* _Exercise_:
Using the listing below, retype exactly the lines starting at the one with "that works regularly with athletes and has a" and ending at the one with "Are the ingredients sourced from the", and include both.

Records for this exercise below:

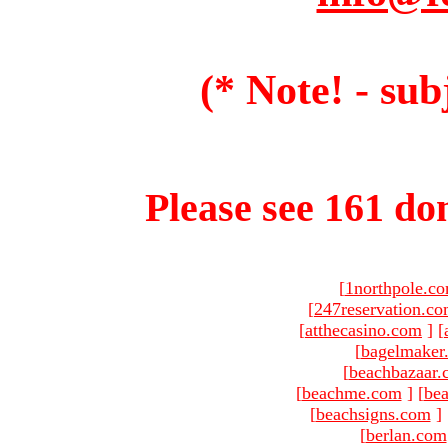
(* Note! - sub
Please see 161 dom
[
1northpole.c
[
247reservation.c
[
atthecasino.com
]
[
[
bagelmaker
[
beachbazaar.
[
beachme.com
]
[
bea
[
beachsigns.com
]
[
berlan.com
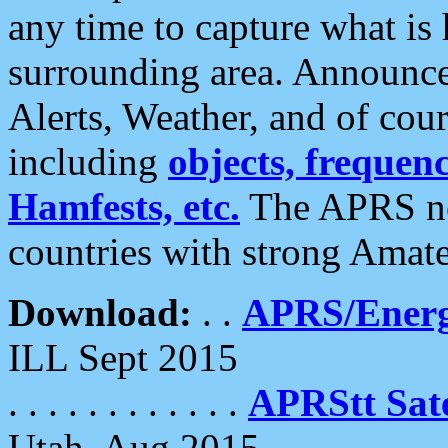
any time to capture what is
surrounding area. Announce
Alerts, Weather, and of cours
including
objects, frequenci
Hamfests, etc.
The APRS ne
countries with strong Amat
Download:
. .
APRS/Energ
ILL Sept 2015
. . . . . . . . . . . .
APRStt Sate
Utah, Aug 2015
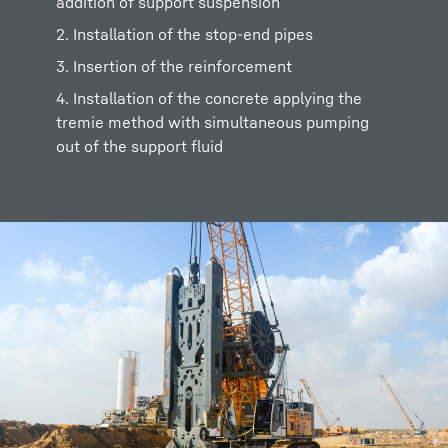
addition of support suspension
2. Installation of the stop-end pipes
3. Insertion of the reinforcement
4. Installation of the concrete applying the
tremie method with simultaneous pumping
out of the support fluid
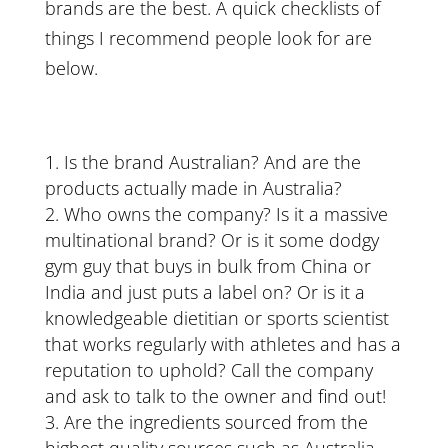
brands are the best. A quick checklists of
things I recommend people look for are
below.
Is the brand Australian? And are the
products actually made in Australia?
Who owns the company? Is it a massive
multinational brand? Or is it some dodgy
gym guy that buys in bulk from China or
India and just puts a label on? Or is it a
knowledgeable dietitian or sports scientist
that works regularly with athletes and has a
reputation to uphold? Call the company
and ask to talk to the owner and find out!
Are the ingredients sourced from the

End of Records for this exercise.
Records for this exercise below:

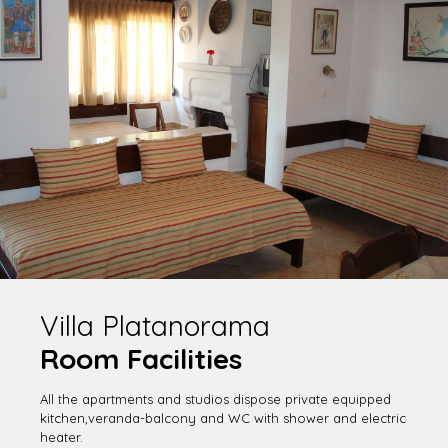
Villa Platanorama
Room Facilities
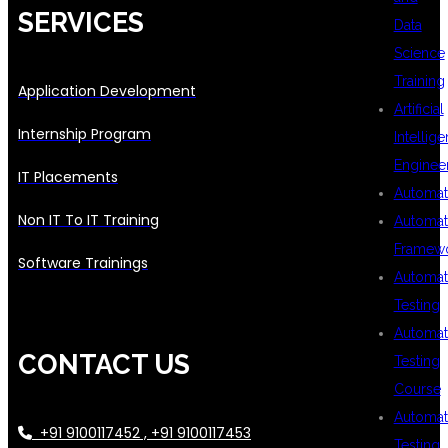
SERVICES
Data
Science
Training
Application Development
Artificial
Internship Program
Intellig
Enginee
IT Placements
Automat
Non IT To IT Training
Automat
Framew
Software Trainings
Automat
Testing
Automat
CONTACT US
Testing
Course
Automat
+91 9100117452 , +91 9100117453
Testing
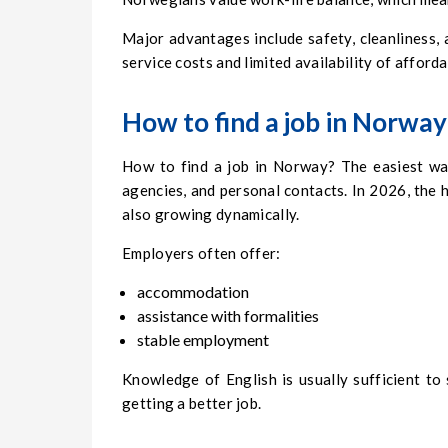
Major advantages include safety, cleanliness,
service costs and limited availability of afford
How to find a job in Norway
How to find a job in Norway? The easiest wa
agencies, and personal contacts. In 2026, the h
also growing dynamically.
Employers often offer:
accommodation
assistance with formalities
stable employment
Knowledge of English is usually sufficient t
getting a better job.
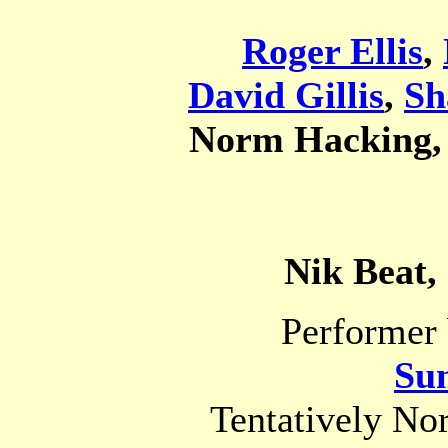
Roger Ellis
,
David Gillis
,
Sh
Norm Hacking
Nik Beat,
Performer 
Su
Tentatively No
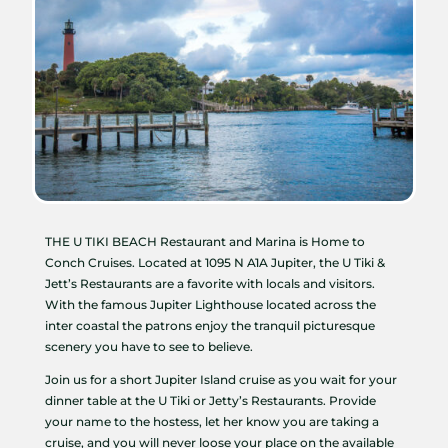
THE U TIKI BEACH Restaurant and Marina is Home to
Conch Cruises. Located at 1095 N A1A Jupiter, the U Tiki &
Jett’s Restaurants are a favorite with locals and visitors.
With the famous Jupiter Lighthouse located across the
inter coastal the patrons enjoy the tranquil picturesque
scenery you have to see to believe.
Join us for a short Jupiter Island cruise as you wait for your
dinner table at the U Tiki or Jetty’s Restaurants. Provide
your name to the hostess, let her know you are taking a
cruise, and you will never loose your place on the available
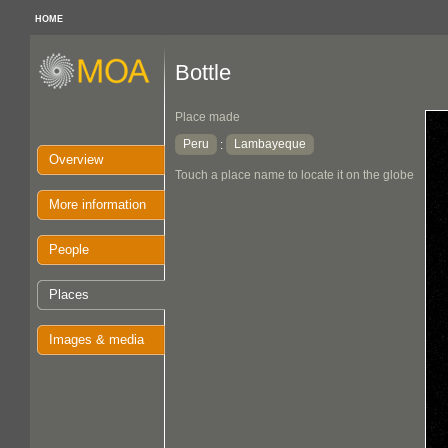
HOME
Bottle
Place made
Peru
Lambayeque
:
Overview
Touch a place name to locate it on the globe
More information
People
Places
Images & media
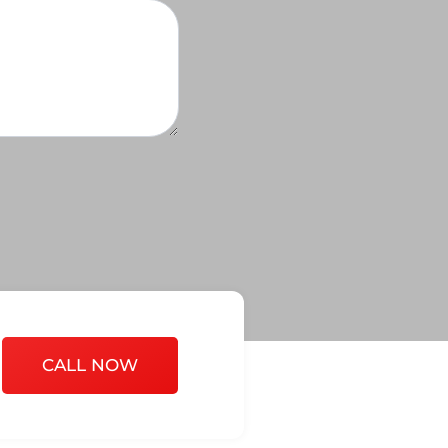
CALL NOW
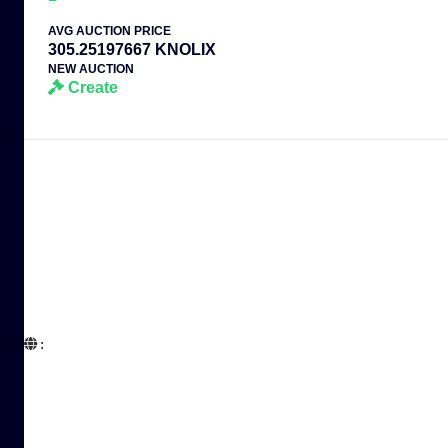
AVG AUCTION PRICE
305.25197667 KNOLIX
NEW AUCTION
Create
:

End of Records for this exercise.
Records for this exercise below:

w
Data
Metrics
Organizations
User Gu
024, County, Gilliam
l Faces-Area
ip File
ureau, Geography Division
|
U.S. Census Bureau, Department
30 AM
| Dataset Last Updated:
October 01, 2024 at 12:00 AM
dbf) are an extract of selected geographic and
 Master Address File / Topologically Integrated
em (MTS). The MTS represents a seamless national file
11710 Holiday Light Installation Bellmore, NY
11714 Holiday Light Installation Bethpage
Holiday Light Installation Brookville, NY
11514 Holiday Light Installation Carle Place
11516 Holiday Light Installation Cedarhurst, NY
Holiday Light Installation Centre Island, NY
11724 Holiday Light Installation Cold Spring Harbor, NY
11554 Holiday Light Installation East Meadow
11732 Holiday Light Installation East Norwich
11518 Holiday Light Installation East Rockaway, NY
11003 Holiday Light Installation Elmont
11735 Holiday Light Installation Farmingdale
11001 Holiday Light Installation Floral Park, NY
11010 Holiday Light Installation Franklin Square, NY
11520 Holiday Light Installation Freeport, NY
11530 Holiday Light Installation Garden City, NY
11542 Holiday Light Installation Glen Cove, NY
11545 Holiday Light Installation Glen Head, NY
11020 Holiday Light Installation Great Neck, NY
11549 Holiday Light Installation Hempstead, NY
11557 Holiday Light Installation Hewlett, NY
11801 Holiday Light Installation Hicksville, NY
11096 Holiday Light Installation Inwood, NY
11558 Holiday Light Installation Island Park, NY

End of Records for this exercise.

* _Solution for this exercise_:
that works regularly with athletes and has a
reputation to uphold? Call the company
and ask to talk to the owner and find out!
Are the ingredients sourced from the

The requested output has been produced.